- PROVIDED TEXT
★ ★ ★ ★

Australia’s ‘yes’ vote spelled relief and euphoria for members of Adelaide’s LGBTI community this morning, but as one couple told us, the process has been deeply wounding.

Nov 15, 2017, updated Nov 15, 2017
Rose*, her partner Sarah and their daughter Poppy at this morning's marriage equality official results event in Hindmarsh Square. Photo: Bension Siebert / InDaily

Rose*, her partner Sarah and their daughter Poppy at this morning's marriage equality official results event in Hindmarsh Square. Photo: Bension Siebert / InDaily

Sarah K Reece, her partner Rose* and their daughter Poppy missed the televised broadcast of the historic moment which meant everything to them, but had cost so much.

They were late to the official results event – a sea of umbrellas in Hindmarsh Square – because they were dealing with a torrent of homophobic abuse on their Facebook pages from someone who lives in the couple’s neighbourhood.

“We missed the announcement unfortunately, we were stuck in the car … we had a little cry and had a kiss and kept driving and got here eventually,” Rose told InDaily.

“Now it’s time to party.

★ ★ ★ ★

- STORED DATA
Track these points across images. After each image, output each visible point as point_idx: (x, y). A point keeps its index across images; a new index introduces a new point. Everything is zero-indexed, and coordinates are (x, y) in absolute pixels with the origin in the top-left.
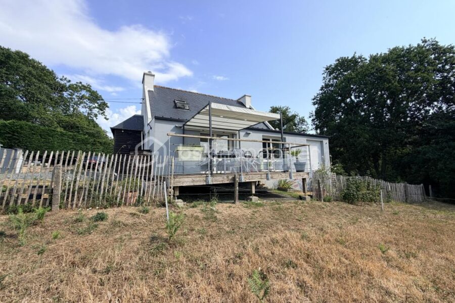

★ ★ ★ ★

- TASK GOAL
Can you reproduce the whole news piece about the marriage equality result in Adelaide, word for word?

- TASK OUTPUT
Australia’s ‘yes’ vote spelled relief and euphoria for members of Adelaide’s LGBTI community this morning, but as one couple told us, the process has been deeply wounding.

Nov 15, 2017, updated Nov 15, 2017
Rose*, her partner Sarah and their daughter Poppy at this morning's marriage equality official results event in Hindmarsh Square. Photo: Bension Siebert / InDaily

Rose*, her partner Sarah and their daughter Poppy at this morning's marriage equality official results event in Hindmarsh Square. Photo: Bension Siebert / InDaily

Sarah K Reece, her partner Rose* and their daughter Poppy missed the televised broadcast of the historic moment which meant everything to them, but had cost so much.

They were late to the official results event – a sea of umbrellas in Hindmarsh Square – because they were dealing with a torrent of homophobic abuse on their Facebook pages from someone who lives in the couple’s neighbourhood.

“We missed the announcement unfortunately, we were stuck in the car … we had a little cry and had a kiss and kept driving and got here eventually,” Rose told InDaily.

“Now it’s time to party.